Quellenauszug
════════════════════

Triumph Speed Twin 1200 2019 Test

Fährt anders als sie aussieht

Sie hat sofort jedem im Raum verzaubert. Die Triumph Speed Twin steht in der Mitte der Manege hier auf Mallorca und wir Journalisten können unsere Blicke nicht von ihr lassen. Klar sind wir alle Motorradenthusiasten und lieben Bikes nun mal. Doch ganz ehrlich: Diese Maschine ist einfach wunderschön. Es gibt selten Motorräder wo ich als Testpilot ein paar Worte über Design und Optik verliere. Denn Geschmäcker sind bekanntlich verschieden. Doch bei der Speedtwin ist das Thema Optik und Design aus zweierlei Gründen besonders erwähnenswert.

════════════════════

Datenteil

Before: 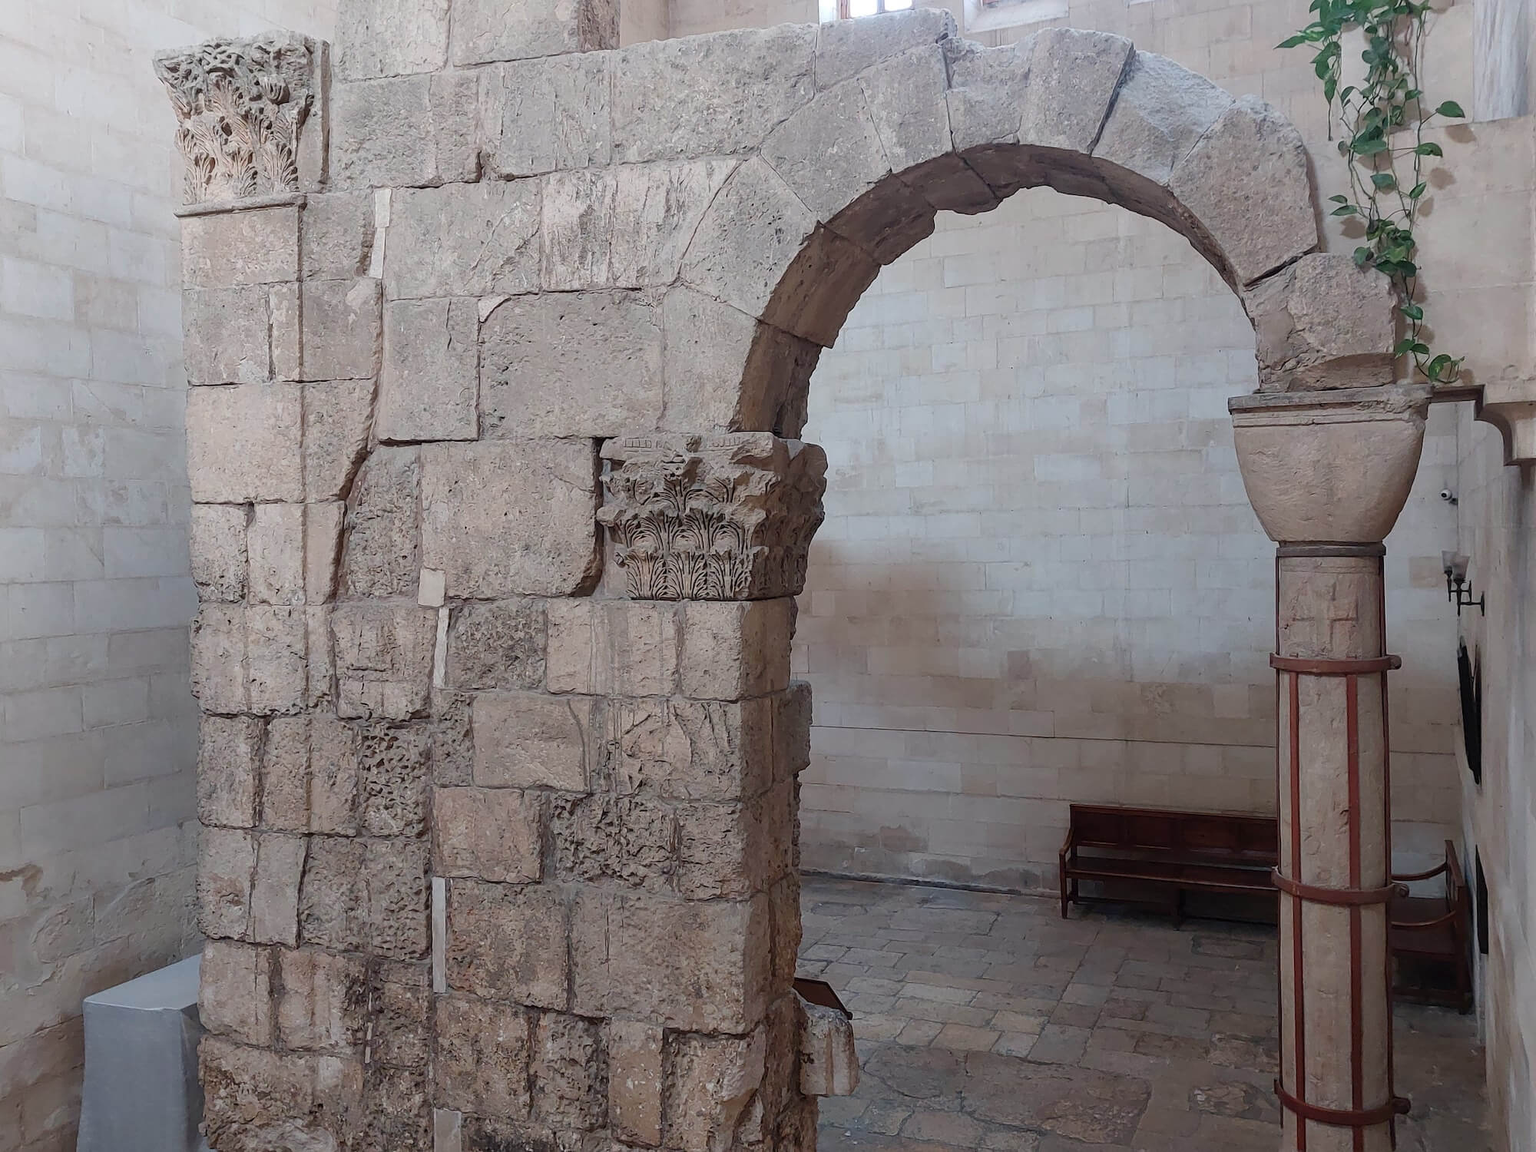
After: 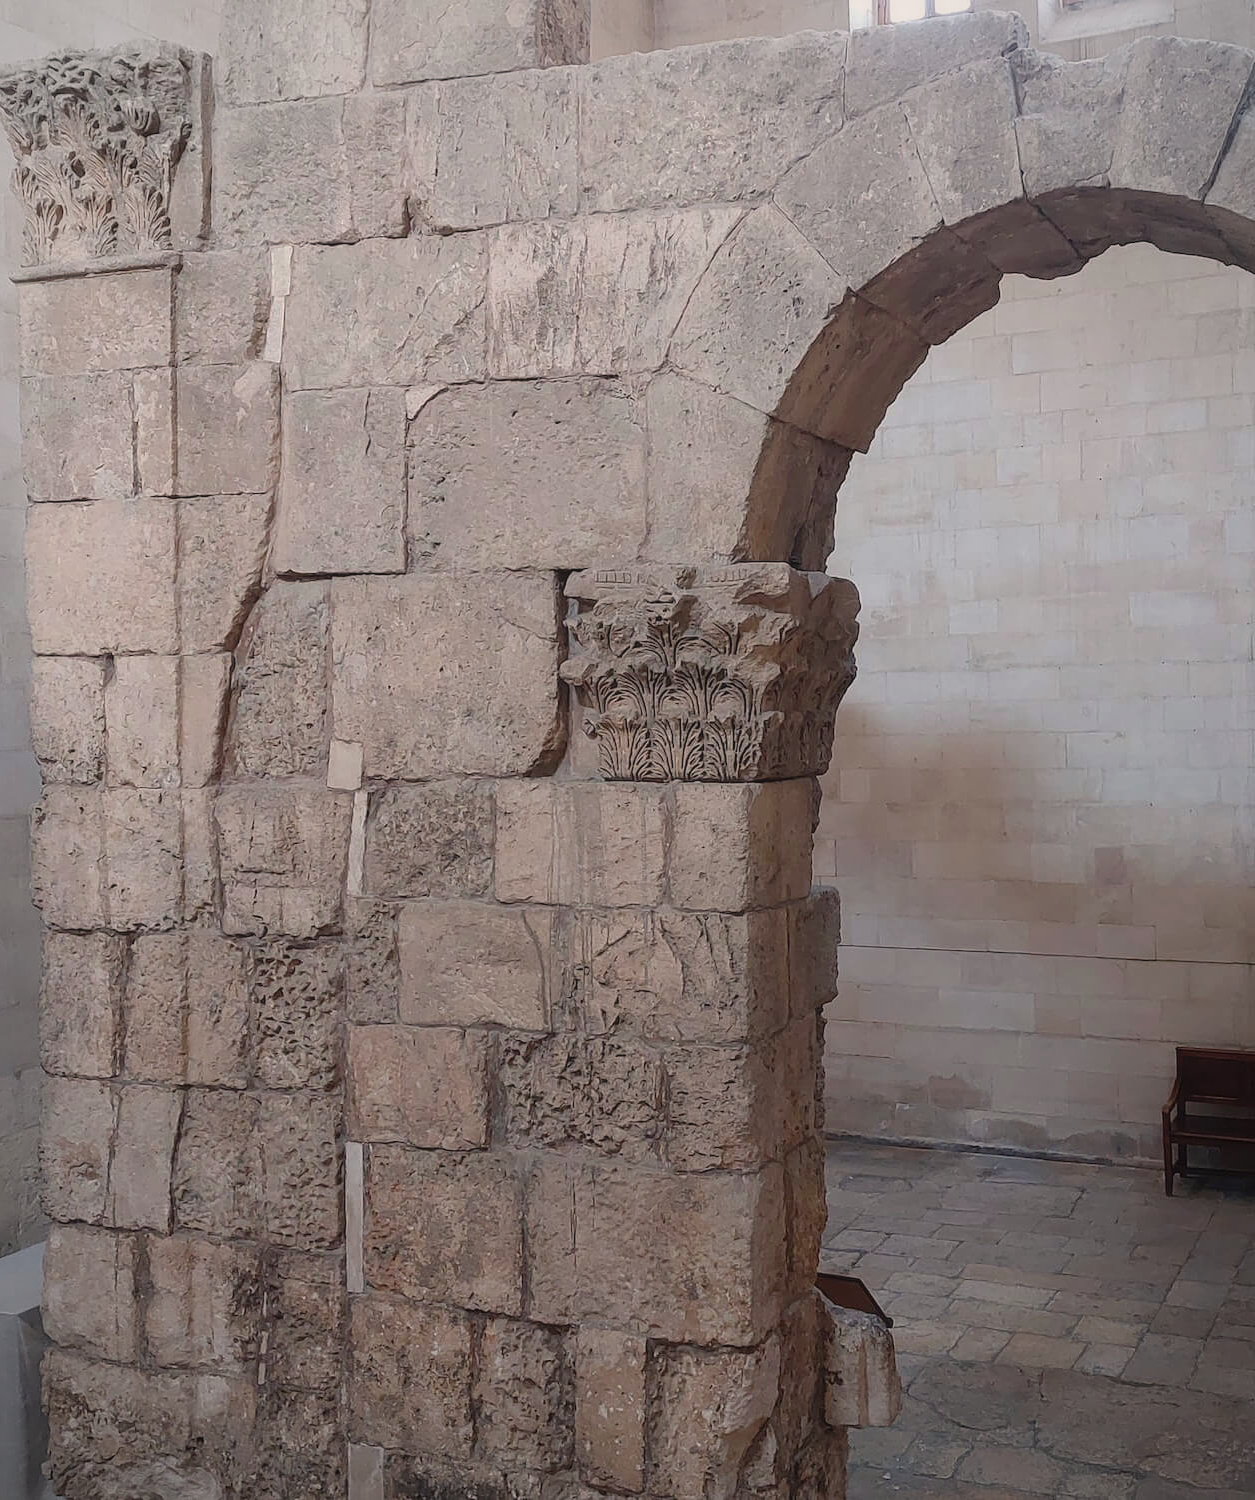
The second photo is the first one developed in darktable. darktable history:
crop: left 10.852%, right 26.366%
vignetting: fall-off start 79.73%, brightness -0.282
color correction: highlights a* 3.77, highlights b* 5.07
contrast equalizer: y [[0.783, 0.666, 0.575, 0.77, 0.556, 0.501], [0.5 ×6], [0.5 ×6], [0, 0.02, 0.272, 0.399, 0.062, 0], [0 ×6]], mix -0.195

════════════════════

Aufgabe 1
Wo steht die Triumph Speed Twin laut dem Testbericht zur Triumph Speed Twin, während die Journalisten sie betrachten?
Aufgabe 2
Führe den Testbericht zur Triumph Speed Twin im Anschluss an seinen letzten Satz weiter.

Ergebnis 1
In der Mitte der Manege auf Mallorca.

Ergebnis 2
Wunderschön - Auch dort wo keiner hinsieht

Auf der einen Seite ist die neue 1200er Speed Twin nicht nur oberflächlich schön gestaltet. Also kein Push-up und viel Make-up. Hier ist alles echt. Die Kotflügel sind aus gebürsteten Aluminium, in den LED-Blinkern finden sich kleine Triumph Logos und der Motor ist ein Prachtstück aus purem Metall. Auch wenn dieses teilweise Magnesium und nicht Stahlguss ist - Die Optik und Haptik passt. Es ist mir beim Test nicht gelungen an irgendeiner Stelle des Motorrades ein billiges oder unpassend wirkendes Detail zu entdecken. Damit ist sie für mich eine der ganz grossen Ausnahmen im Moment. Klar haben auch andere Mütter schöne Töchter, doch ein Motorrad dieser Preisklasse welches aus der Kiste bis ins Detail so schön gestaltet ist gibt es kein zweites mal. Für mich stellt sich da sofort die Frage: Wer bitte kauft dann diese Unmengen an Zubehör welche Triumph für die Speed Twin anbietet? Ich würde sie genauso behalten - sogar der schön gestaltete Auspuff kann genauso bleiben wie er ist. Einzig die Heizgriffe aus dem Zubehör müssen noch ran - fertig!

Triumph Speed Twin 1200 2019 - Sie fährt anders als sie aussieht

Doch auf der anderen Seite war der Erstkontakt mit der Speed Twin auch eine grosse Überraschung. Diese Überraschung wird einige Leser möglicherweise enttäuschen, andere jedoch ermutigen erstmals auf eine 1200er zu steigen. Klare Aussage: Das fette 1200er Eisen ist weder fett und fühlt sich auch gar nicht nach Eisen an. Sie wirkt schon beim Probesitzen klein und kompakt und fährt agiler als die meisten 800er Bikes.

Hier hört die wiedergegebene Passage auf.